“Secara biogeografi, Sulawesi tidak pernah terhubung sepenuhnya dengan Australia atau Asia, sehingga menghasilkan spesies unik,” ujarnya.
Penemuan terbaru menunjukkan bahwa Sulawesi memiliki angka nomor dua tertinggi dalam penemuan spesies baru di Indonesia, menandakan tingginya keanekaragaman hayati di wilayah tersebut.
“Meskipun penelitian mengenai katak terbang Rhacophorus telah mengungkap beberapa spesies baru dan garis keturunan yang berbeda, masih banyak keanekaragaman amfibi lainnya yang belum teridentifikasi sepenuhnya,” ujar Arif.
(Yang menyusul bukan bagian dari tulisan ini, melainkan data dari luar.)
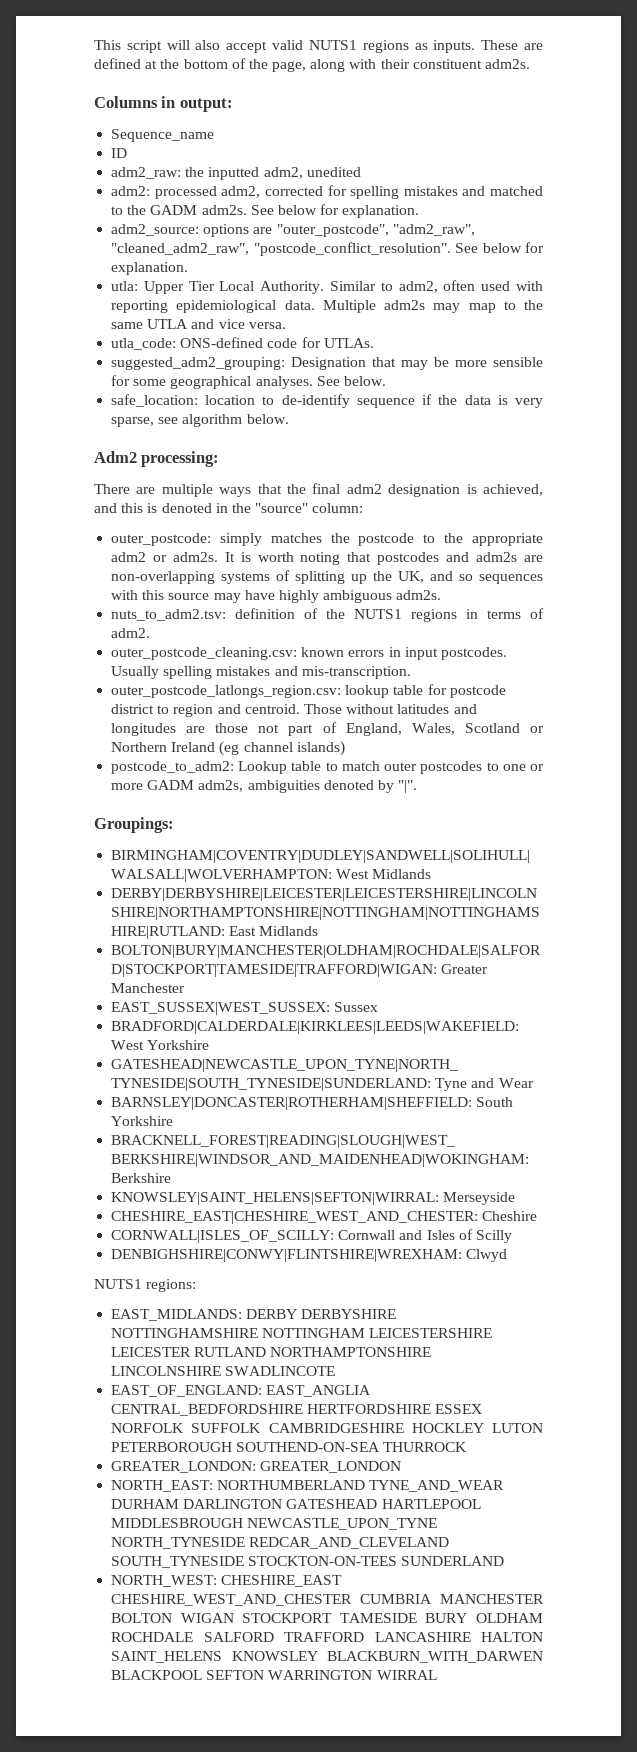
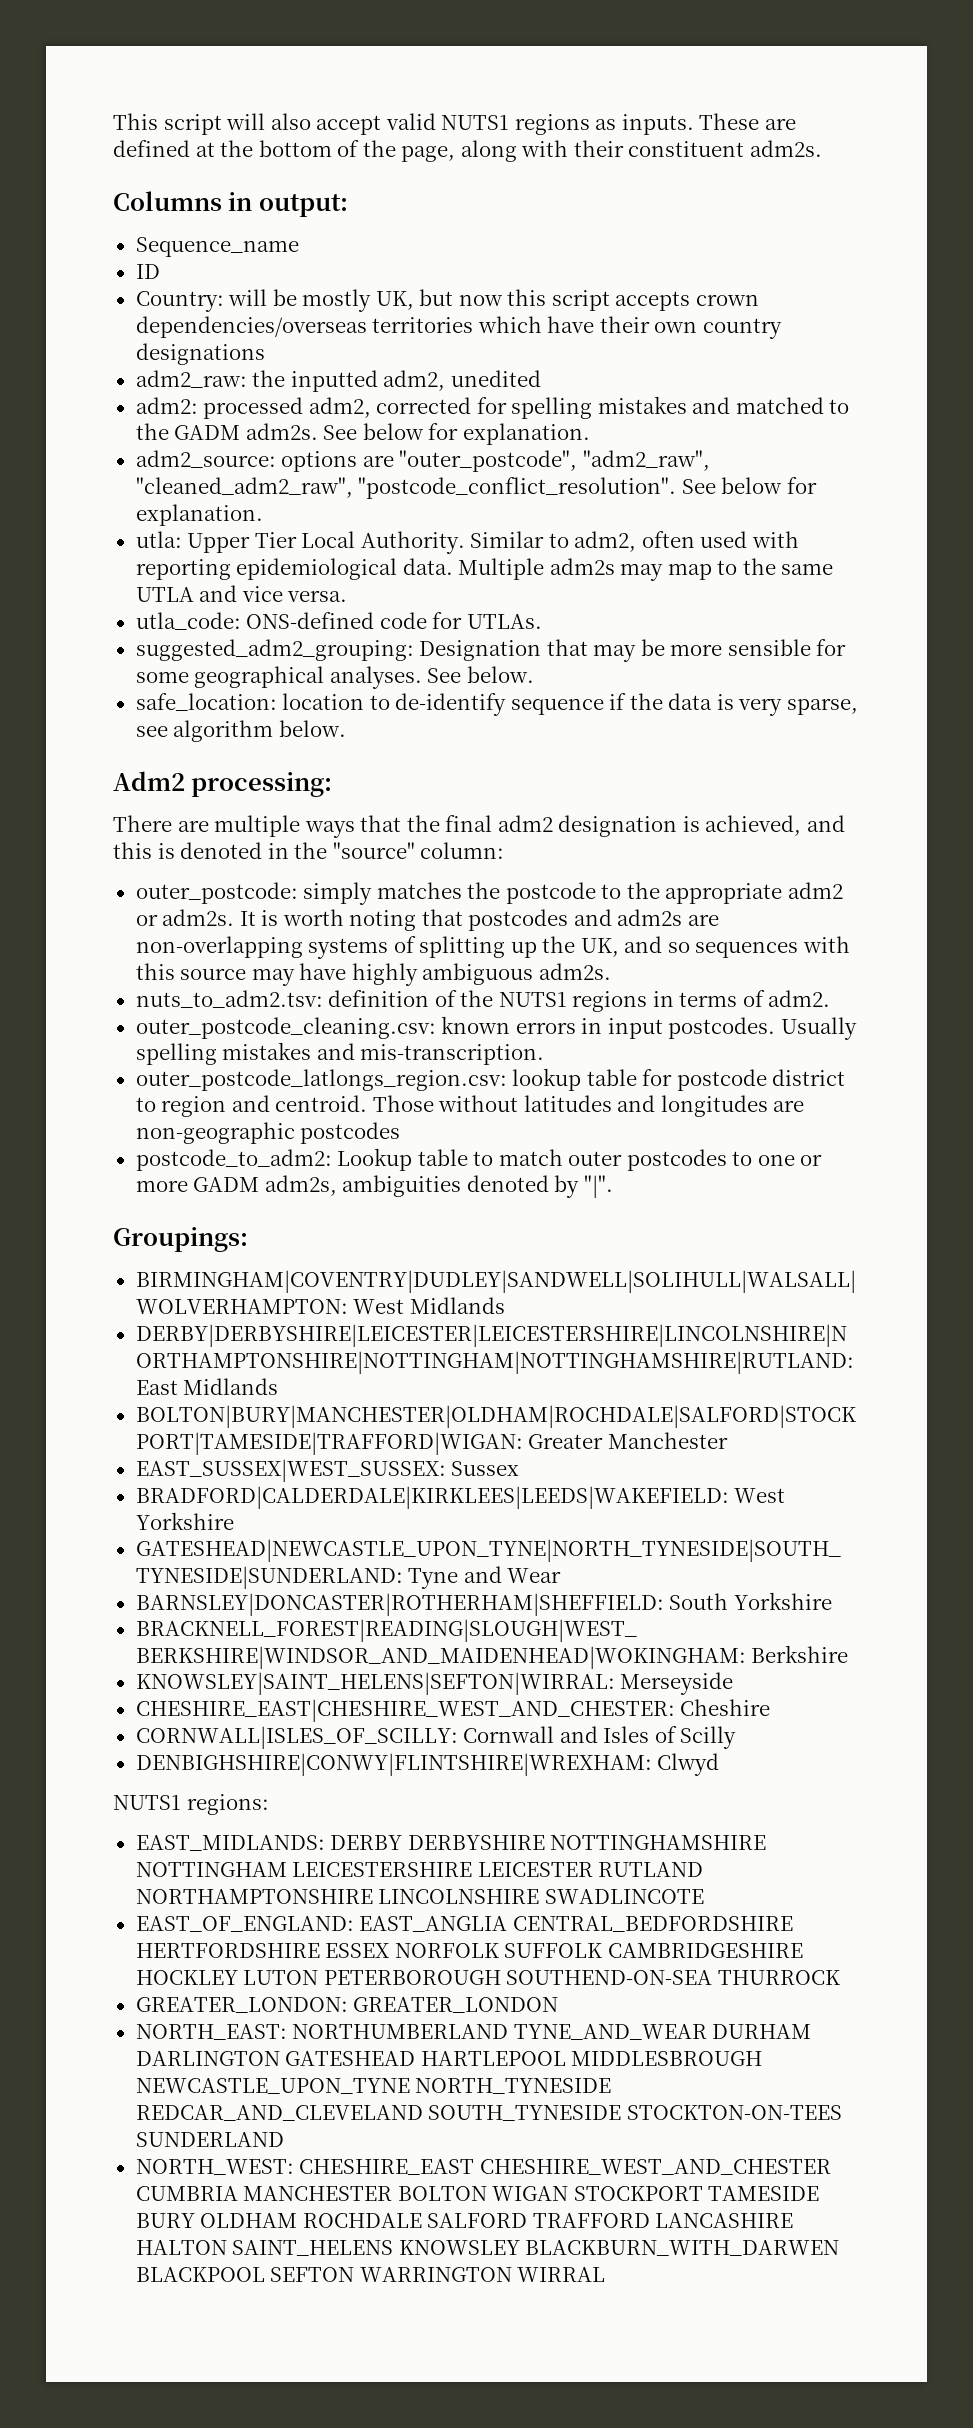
(128, 153) none -> [135,289,759,312] [135,316,782,339] [135,343,265,365] // Country: will be mostly UK, but now this script accepts crown dependencies/overseas territories which have their own country designations
[215,722,544,736] [111,741,345,756] those not part of England, Wales, Scotland or Northern Ireland (eg channel islands) -> [135,1122,401,1144] non-geographic postcodes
Sulawesi, dengan ekosistemnya yang unik dan kondisi geologisnya yang kompleks, berpotensi menjadi rumah bagi lebih banyak spesies amfibi endemik yang belum terdokumentasikan. Penelitian lebih lanjut sangat diperlukan untuk memahami pola evolusi, adaptasi, serta interaksi ekologi amfibi di wilayah ini.
“Temuan terbaru hanya menjadi awal dari eksplorasi panjang yang akan membuka lebih banyak wawasan tentang kehidupan herpetofauna di Sulawesi dan Indonesia secara keseluruhan,” ujarnya.